DO Ideas 2

Support ed25519 SSH keys

ed25519 keys are short, standard, and secure. The response in https://digitalocean.uservoice.com/forums/136585-digitalocean/suggestions/5915081-support-ed25519-ssh-keys is incorrect, as pointed out in its comments; ed25519 support is built into OpenSSH 6.5 and later.

  • -
  • Sep 11 2018
  • Shipped
  • Sep 11, 2018

    Admin Response

    Hi! I'm glad to say that support for ed25519 SSH keys has been rolled out to our control panel. While you can now store ed25519 public keys and add them to Droplets on create, using ed25519 keys is still dependent on distributions including OpenSSH version 6.5 or greater. While support is present in our default Ubuntu 14.04 image, some older distributions (e.g. CentOS 6 and Ubuntu 12.04) do not ship with support for ed25519. Thanks! - Andrew Starr-Bochicchio Community Manager
  • Attach files
  • Knotsies commented
    September 11, 2018 17:19

    Please add support for this. It's embarrassing that the only ECC you support is NSA developed.

  • Vartan Simonian commented
    September 11, 2018 17:19

    I just bumped into this. Please add support for ED25519! It's a real bummer managing the keys manually.

  • Painted Fox commented
    September 11, 2018 17:19

    Please add support for this.

  • Anonymous User commented
    September 11, 2018 17:19

    Agreed. I've migrated fully to ed25519 and it's frustrating that I now have to create a special keypair just for spinning up new droplets.

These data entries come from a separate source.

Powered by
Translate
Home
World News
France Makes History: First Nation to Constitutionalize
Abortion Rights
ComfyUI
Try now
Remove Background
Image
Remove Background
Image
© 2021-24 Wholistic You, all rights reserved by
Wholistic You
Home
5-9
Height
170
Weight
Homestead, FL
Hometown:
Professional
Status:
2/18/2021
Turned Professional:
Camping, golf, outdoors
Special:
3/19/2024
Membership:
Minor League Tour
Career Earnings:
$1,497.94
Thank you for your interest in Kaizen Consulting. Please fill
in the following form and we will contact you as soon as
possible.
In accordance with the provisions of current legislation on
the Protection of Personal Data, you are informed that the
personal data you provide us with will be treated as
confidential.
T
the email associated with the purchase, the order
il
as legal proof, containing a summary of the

  • Kevin Gallagher commented
    September 11, 2018 17:19

    Just do it already!

  • Julien Roger commented
    September 11, 2018 17:19

    I echo the comments here and also support including ed25519 key support. Not only is it a standard but it is likely the best standard currently available. It should at least be supported for instances which currently ship with OpenSSH 6.5 and above.

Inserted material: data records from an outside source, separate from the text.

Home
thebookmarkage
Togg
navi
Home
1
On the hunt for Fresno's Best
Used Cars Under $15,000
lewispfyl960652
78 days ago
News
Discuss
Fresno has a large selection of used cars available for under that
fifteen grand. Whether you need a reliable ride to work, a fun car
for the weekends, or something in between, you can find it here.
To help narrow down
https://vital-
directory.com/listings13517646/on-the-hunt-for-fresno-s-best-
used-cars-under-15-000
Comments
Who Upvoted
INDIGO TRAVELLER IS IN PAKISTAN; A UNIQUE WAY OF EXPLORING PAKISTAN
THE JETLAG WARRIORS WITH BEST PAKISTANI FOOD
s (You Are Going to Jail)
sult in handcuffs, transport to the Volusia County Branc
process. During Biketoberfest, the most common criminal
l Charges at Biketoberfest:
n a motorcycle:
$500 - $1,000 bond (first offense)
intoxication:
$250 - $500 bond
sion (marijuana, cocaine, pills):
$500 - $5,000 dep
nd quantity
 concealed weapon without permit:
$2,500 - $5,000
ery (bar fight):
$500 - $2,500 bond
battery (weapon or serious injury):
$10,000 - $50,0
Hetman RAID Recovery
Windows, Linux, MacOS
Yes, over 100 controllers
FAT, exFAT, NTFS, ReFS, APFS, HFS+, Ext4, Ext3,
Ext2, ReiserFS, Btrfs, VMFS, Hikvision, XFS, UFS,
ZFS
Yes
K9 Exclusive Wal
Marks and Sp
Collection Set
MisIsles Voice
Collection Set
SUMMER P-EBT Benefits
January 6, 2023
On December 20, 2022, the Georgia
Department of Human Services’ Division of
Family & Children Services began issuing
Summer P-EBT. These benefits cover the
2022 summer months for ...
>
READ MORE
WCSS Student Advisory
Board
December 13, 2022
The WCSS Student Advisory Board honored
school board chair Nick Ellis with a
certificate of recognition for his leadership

  • Kristian Hermansen commented
    September 11, 2018 17:19

    I agree with Kyle. It's probably a 1-line code change that any intern could do in about 15 minutes from testing to full deployment. It seems the portal merely performs a regex check and doesn't know about the ed25519 type...

  • Kyle Manna commented
    September 11, 2018 17:19

    As a follow-up, it's probably laughably simple to update the code to validate the ed25519 public keys. We're not asking for much here.

  • Kyle Manna commented
    September 11, 2018 17:19

    I'm with @md_5 here. Ed25519 is highly regarded by the crypto community as faster then RSA and more secure then ECDSA. It's is a standard an is in OpenSSH 6.5 and greater.

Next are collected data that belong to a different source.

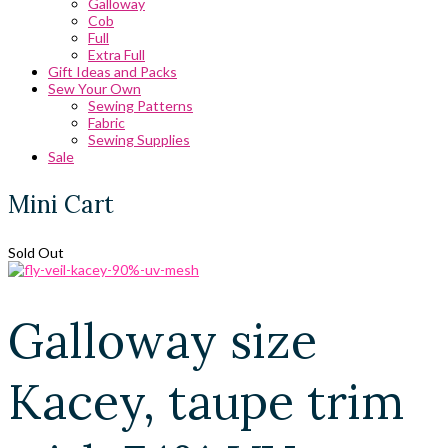
Galloway
Cob
Full
Extra Full
Gift Ideas and Packs
Sew Your Own
Sewing Patterns
Fabric
Sewing Supplies
Sale
Mini Cart
Sold Out
Galloway size
Kacey, taupe trim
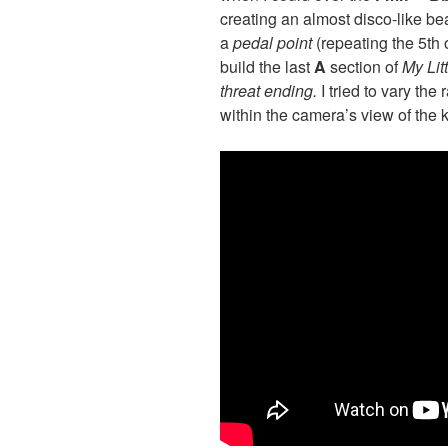
creating an almost disco-like be
a
p
edal
point
(repeating the 5th 
build the last
A
section of
My Lit
threat ending.
I tried to vary the
within the camera’s view of the 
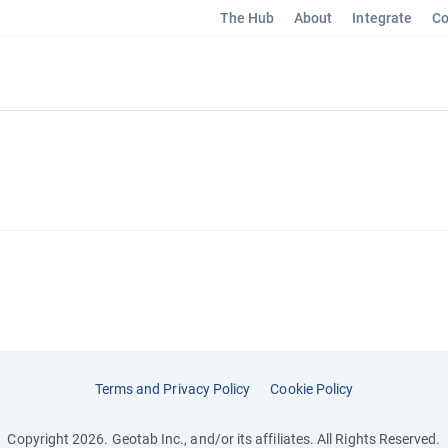
The Hub
About
Integrate
Co
Terms and Privacy Policy
Cookie Policy
Copyright 2026. Geotab Inc., and/or its affiliates. All Rights Reserved.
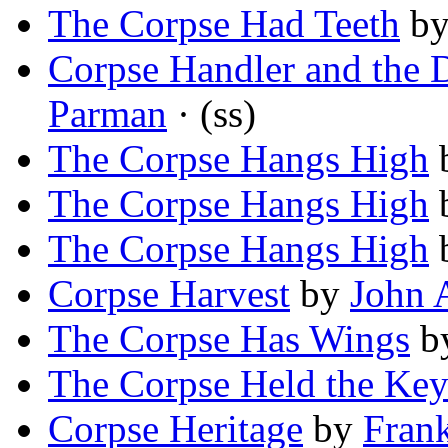
The Corpse Had Teeth
b
Corpse Handler and the 
Parman
· (ss)
The Corpse Hangs High
The Corpse Hangs High
The Corpse Hangs High
Corpse Harvest
by
John 
The Corpse Has Wings
b
The Corpse Held the Ke
Corpse Heritage
by
Fran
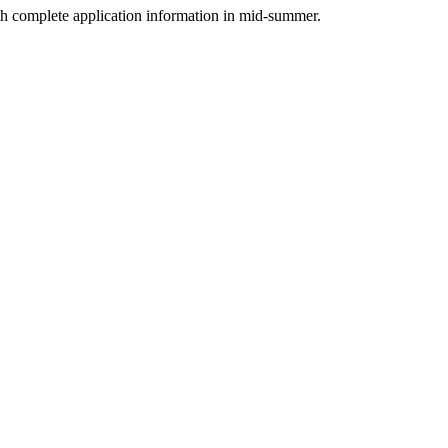
 complete application information in mid-summer.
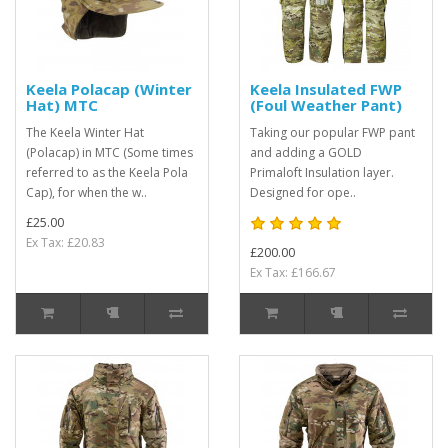
Keela Polacap (Winter
Keela Insulated FWP
Hat) MTC
(Foul Weather Pant)
The Keela Winter Hat
Taking our popular FWP pant
(Polacap) in MTC (Some times
and adding a GOLD
referred to as the Keela Pola
Primaloft Insulation layer.
Cap), for when the w..
Designed for ope..
£25.00
Ex Tax: £20.83
£200.00
Ex Tax: £166.67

    To say it's not a standard is embarrassingly false.

    References:
    http://www.openssh.com/txt/release-6.5
    http://www.tedunangst.com/flak/post/new-openssh-key-format-and-bcrypt-pbkdf
    http://ed25519.cr.yp.to/

  • md_5 commented
    September 11, 2018 17:19

    @moisey
    ed25519 *is* an industry standard. As of OpenSSH 6.5 (which is included by default on Ubuntu 14.04 and no doubt some of your other images), the recommended key types for SSH protocol 2 are RSA, ECDSA and ED25519. ED25519 has some really neat properties, in particular a really short public key (32 bits) whilst maintaining the security of ECDSA (its essential just EdDSA based on a specific curve).

    Its not going to get more adoption unless companies such as yourselves support it.